**Job item**. Check every line below for the string "schema". Copy the ones that have it.

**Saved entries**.
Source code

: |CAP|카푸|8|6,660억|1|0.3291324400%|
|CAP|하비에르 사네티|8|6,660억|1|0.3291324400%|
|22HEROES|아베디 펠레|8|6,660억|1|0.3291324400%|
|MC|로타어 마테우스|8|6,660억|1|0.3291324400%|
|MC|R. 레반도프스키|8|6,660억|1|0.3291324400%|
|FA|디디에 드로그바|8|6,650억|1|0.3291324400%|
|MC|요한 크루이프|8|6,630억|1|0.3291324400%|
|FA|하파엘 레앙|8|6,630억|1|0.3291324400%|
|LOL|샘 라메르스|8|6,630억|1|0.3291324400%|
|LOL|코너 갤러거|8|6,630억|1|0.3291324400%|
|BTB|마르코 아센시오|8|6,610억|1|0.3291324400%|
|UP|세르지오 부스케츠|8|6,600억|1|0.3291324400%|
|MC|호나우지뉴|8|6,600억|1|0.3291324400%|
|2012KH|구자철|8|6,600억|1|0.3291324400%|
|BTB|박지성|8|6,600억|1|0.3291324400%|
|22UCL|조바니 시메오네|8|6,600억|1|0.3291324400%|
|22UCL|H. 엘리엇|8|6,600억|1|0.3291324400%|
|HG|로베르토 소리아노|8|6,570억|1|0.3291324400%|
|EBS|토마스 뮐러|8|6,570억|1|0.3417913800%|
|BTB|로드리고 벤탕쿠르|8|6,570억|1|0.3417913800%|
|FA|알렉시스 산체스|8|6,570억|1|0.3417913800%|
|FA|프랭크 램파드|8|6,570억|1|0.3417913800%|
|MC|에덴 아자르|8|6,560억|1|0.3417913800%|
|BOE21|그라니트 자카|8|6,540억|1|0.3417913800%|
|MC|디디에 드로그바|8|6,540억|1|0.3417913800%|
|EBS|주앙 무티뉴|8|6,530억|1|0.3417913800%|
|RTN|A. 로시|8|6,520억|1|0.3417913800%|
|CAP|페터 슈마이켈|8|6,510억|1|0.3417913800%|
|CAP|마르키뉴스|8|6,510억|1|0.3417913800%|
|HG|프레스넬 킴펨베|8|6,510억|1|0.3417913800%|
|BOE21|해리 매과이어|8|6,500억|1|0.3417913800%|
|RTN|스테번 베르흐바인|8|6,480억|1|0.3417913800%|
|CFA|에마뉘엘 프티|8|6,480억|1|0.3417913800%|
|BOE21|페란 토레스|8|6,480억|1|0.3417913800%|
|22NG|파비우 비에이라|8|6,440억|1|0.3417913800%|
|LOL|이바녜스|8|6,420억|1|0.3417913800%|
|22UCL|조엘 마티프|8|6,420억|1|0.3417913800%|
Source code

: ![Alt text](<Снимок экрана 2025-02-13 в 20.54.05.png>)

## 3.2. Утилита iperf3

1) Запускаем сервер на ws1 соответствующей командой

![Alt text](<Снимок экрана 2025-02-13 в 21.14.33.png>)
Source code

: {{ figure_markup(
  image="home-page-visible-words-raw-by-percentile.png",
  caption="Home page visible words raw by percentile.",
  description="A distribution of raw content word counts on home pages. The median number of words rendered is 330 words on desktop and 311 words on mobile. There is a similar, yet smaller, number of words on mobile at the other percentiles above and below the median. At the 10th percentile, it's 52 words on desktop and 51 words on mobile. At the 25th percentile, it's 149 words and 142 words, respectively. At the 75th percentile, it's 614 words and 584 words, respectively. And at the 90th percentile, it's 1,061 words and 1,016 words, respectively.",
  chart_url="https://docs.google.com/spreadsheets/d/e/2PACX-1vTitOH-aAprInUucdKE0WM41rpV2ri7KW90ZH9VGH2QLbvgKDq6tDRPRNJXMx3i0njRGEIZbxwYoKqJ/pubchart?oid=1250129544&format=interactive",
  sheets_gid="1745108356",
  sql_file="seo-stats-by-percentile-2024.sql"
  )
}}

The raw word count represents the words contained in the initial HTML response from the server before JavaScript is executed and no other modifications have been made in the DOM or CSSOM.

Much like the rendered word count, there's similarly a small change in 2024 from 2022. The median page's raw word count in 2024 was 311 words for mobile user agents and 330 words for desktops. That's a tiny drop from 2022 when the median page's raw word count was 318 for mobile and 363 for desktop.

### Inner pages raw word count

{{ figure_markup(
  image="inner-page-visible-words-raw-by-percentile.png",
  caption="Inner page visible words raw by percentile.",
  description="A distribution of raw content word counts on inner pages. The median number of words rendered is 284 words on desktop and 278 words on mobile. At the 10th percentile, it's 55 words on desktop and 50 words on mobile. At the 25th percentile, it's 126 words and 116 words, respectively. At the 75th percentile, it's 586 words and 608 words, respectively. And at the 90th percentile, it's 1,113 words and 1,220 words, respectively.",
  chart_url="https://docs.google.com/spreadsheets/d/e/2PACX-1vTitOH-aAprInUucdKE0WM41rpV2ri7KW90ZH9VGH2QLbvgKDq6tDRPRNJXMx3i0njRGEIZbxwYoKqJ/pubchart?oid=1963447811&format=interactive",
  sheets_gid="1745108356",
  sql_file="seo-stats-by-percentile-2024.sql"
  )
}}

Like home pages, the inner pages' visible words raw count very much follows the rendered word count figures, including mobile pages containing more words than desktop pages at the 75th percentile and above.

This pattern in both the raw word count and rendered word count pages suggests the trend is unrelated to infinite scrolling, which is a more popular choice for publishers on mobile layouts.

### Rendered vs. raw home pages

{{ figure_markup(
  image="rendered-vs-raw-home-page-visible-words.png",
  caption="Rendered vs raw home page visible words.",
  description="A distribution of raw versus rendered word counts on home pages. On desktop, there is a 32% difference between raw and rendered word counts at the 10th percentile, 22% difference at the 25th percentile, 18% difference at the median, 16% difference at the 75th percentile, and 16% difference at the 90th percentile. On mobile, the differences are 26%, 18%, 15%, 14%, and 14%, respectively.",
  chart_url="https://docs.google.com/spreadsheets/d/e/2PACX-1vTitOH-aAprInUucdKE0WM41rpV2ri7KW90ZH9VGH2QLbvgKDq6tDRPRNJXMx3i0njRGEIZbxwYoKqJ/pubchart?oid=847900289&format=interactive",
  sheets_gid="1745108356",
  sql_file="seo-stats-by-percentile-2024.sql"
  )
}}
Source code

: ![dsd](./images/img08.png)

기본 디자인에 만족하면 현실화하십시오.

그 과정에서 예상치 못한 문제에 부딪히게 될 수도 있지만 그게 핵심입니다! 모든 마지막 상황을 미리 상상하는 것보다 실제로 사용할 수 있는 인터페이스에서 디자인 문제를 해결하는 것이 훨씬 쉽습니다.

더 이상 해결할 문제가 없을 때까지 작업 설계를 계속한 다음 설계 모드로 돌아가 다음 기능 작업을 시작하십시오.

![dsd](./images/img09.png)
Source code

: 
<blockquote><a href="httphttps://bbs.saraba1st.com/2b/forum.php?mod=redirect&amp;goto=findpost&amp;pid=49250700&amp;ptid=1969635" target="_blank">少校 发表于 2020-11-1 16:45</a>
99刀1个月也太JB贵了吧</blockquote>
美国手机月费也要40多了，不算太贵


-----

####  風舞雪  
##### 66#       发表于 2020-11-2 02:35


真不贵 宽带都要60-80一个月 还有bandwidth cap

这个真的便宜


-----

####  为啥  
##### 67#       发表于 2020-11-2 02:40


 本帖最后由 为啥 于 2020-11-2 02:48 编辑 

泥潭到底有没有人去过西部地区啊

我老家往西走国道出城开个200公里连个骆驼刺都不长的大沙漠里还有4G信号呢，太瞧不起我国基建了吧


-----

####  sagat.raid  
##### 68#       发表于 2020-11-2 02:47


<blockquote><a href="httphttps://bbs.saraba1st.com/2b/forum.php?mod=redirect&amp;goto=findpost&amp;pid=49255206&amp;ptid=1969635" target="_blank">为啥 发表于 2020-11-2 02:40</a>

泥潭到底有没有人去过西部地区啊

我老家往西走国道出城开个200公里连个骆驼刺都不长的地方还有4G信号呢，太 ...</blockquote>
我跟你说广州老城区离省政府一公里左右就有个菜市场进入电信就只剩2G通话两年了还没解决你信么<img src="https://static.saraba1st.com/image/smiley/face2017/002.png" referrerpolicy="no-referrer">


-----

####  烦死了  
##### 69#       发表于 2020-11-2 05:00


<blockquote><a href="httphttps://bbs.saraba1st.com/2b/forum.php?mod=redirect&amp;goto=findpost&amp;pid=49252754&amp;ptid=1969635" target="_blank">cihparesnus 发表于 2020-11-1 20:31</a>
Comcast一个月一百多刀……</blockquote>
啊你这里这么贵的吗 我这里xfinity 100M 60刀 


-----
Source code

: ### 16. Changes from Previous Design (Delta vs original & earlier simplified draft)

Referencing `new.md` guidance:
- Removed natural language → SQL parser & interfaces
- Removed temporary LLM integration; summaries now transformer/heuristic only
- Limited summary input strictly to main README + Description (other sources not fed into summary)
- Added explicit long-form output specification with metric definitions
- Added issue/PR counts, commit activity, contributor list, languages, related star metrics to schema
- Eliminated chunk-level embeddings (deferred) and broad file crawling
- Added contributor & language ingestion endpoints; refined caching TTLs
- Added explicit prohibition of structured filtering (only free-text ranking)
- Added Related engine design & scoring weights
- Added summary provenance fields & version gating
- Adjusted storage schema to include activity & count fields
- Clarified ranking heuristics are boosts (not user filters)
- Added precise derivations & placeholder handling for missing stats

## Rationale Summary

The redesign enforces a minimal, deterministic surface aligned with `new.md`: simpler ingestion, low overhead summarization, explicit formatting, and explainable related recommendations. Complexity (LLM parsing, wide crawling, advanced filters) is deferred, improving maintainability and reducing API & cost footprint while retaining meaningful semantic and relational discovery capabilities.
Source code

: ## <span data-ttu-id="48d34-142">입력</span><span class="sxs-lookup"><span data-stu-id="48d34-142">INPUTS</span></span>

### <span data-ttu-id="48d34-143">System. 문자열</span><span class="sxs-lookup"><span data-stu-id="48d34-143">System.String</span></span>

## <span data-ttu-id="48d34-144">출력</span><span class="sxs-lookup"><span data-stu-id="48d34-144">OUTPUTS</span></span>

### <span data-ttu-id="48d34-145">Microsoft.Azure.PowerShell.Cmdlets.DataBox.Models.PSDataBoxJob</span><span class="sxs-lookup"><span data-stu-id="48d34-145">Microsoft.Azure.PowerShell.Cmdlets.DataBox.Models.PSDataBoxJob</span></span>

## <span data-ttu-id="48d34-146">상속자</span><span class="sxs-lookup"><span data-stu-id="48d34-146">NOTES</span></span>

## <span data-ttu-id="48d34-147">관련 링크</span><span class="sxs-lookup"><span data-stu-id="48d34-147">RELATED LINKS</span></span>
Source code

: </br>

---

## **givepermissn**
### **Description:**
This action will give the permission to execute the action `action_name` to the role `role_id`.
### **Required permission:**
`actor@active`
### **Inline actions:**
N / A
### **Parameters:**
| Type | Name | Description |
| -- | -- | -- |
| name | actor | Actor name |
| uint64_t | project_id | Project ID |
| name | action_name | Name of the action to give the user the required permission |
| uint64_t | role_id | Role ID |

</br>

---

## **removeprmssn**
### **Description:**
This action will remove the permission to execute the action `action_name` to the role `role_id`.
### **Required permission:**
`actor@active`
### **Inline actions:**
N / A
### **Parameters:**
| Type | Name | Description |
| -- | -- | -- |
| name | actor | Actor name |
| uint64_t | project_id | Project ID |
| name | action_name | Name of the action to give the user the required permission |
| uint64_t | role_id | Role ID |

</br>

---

**The answer**.
- Added issue/PR counts, commit activity, contributor list, languages, related star metrics to schema
- Adjusted storage schema to include activity & count fields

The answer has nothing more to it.